## THE TASK:
The records below hold a stretch from the line with "Clayton Hotel Dublin Airport Central" through the line with "Forty Four Main Street"; return exactly those lines, ends included, and nothing more.

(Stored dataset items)
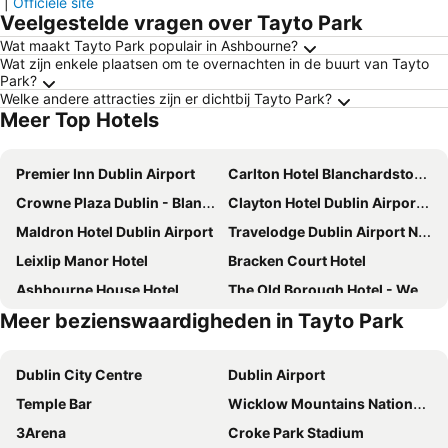
|
Officiële site
Veelgestelde vragen over Tayto Park
Wat maakt Tayto Park populair in Ashbourne?
Wat zijn enkele plaatsen om te overnachten in de buurt van Tayto
Park?
Welke andere attracties zijn er dichtbij Tayto Park?
Meer Top Hotels
Premier Inn Dublin Airport
Carlton Hotel Blanchardstown
Crowne Plaza Dublin - Blanchardstown by IHG
Clayton Hotel Dublin Airport Central
Maldron Hotel Dublin Airport
Travelodge Dublin Airport North 'Swords'
Leixlip Manor Hotel
Bracken Court Hotel
Ashbourne House Hotel
The Old Borough Hotel - Wetherspoon
Meer bezienswaardigheden in Tayto Park
Glenroyal Hotel
Forty Four Main Street
Carton House A Fairmont Managed hotel
Newgrange Hotel
Dublin City Centre
Dublin Airport
Roganstown Hotel & Country Club
Court Yard Hotel
Temple Bar
Wicklow Mountains National Park
Knightsbrook Hotel & Golf Resort
Pillo Hotel Ashbourne
3Arena
Croke Park Stadium
Kettles Country House Hotel
Bellinter House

## THE COMPLETED TASK:
Clayton Hotel Dublin Airport Central
Maldron Hotel Dublin Airport
Travelodge Dublin Airport North 'Swords'
Leixlip Manor Hotel
Bracken Court Hotel
Ashbourne House Hotel
The Old Borough Hotel - Wetherspoon
Meer bezienswaardigheden in Tayto Park
Glenroyal Hotel
Forty Four Main Street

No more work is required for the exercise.